__Exercise objective__. Could you edit the data below so that every "common name" reads "vernacular name", with nothing else altered?
### Supplied entries
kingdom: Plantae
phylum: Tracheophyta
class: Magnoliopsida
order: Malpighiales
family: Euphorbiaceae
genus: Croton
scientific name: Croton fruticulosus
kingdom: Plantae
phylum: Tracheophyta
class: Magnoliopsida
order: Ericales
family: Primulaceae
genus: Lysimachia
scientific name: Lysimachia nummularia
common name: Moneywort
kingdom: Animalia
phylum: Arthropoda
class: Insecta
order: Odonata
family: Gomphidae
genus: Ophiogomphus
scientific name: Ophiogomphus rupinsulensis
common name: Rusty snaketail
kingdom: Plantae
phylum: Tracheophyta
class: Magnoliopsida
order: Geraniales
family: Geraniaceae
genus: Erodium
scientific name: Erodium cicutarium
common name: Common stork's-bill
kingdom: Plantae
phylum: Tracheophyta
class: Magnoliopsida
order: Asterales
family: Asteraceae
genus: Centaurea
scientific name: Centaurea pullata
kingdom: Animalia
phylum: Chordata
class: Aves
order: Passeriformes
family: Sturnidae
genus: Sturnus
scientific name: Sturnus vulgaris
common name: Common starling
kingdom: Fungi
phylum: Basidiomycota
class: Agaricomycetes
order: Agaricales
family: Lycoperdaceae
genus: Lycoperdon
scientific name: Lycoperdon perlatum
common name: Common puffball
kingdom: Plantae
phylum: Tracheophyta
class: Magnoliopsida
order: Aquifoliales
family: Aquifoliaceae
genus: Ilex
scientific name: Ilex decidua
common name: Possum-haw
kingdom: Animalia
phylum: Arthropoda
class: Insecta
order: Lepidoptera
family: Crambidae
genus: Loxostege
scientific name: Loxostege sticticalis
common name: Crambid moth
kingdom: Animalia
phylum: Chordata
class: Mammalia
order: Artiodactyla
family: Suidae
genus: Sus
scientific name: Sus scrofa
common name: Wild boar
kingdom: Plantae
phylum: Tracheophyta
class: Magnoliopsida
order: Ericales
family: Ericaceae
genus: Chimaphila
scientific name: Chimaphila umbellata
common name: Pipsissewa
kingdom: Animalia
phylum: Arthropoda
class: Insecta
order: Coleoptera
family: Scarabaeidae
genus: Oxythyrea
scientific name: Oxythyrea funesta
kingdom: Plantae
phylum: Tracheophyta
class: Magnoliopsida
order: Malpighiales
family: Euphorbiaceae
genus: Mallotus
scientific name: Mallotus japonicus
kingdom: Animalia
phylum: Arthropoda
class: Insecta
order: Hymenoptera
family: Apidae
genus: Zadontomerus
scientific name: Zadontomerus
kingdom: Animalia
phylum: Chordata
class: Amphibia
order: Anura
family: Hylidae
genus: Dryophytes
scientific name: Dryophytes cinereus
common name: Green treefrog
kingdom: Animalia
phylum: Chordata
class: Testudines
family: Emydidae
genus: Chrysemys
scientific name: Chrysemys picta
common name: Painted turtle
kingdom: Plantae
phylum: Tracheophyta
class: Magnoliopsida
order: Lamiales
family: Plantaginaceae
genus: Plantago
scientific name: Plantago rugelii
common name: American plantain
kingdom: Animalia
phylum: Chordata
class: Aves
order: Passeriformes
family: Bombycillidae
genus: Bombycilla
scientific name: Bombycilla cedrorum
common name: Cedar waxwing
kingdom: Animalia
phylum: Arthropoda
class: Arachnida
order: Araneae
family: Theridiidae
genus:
######
__Result below__.
kingdom: Plantae
phylum: Tracheophyta
class: Magnoliopsida
order: Malpighiales
family: Euphorbiaceae
genus: Croton
scientific name: Croton fruticulosus
kingdom: Plantae
phylum: Tracheophyta
class: Magnoliopsida
order: Ericales
family: Primulaceae
genus: Lysimachia
scientific name: Lysimachia nummularia
vernacular name: Moneywort
kingdom: Animalia
phylum: Arthropoda
class: Insecta
order: Odonata
family: Gomphidae
genus: Ophiogomphus
scientific name: Ophiogomphus rupinsulensis
vernacular name: Rusty snaketail
kingdom: Plantae
phylum: Tracheophyta
class: Magnoliopsida
order: Geraniales
family: Geraniaceae
genus: Erodium
scientific name: Erodium cicutarium
vernacular name: Common stork's-bill
kingdom: Plantae
phylum: Tracheophyta
class: Magnoliopsida
order: Asterales
family: Asteraceae
genus: Centaurea
scientific name: Centaurea pullata
kingdom: Animalia
phylum: Chordata
class: Aves
order: Passeriformes
family: Sturnidae
genus: Sturnus
scientific name: Sturnus vulgaris
vernacular name: Common starling
kingdom: Fungi
phylum: Basidiomycota
class: Agaricomycetes
order: Agaricales
family: Lycoperdaceae
genus: Lycoperdon
scientific name: Lycoperdon perlatum
vernacular name: Common puffball
kingdom: Plantae
phylum: Tracheophyta
class: Magnoliopsida
order: Aquifoliales
family: Aquifoliaceae
genus: Ilex
scientific name: Ilex decidua
vernacular name: Possum-haw
kingdom: Animalia
phylum: Arthropoda
class: Insecta
order: Lepidoptera
family: Crambidae
genus: Loxostege
scientific name: Loxostege sticticalis
vernacular name: Crambid moth
kingdom: Animalia
phylum: Chordata
class: Mammalia
order: Artiodactyla
family: Suidae
genus: Sus
scientific name: Sus scrofa
vernacular name: Wild boar
kingdom: Plantae
phylum: Tracheophyta
class: Magnoliopsida
order: Ericales
family: Ericaceae
genus: Chimaphila
scientific name: Chimaphila umbellata
vernacular name: Pipsissewa
kingdom: Animalia
phylum: Arthropoda
class: Insecta
order: Coleoptera
family: Scarabaeidae
genus: Oxythyrea
scientific name: Oxythyrea funesta
kingdom: Plantae
phylum: Tracheophyta
class: Magnoliopsida
order: Malpighiales
family: Euphorbiaceae
genus: Mallotus
scientific name: Mallotus japonicus
kingdom: Animalia
phylum: Arthropoda
class: Insecta
order: Hymenoptera
family: Apidae
genus: Zadontomerus
scientific name: Zadontomerus
kingdom: Animalia
phylum: Chordata
class: Amphibia
order: Anura
family: Hylidae
genus: Dryophytes
scientific name: Dryophytes cinereus
vernacular name: Green treefrog
kingdom: Animalia
phylum: Chordata
class: Testudines
family: Emydidae
genus: Chrysemys
scientific name: Chrysemys picta
vernacular name: Painted turtle
kingdom: Plantae
phylum: Tracheophyta
class: Magnoliopsida
order: Lamiales
family: Plantaginaceae
genus: Plantago
scientific name: Plantago rugelii
vernacular name: American plantain
kingdom: Animalia
phylum: Chordata
class: Aves
order: Passeriformes
family: Bombycillidae
genus: Bombycilla
scientific name: Bombycilla cedrorum
vernacular name: Cedar waxwing
kingdom: Animalia
phylum: Arthropoda
class: Arachnida
order: Araneae
family: Theridiidae
genus:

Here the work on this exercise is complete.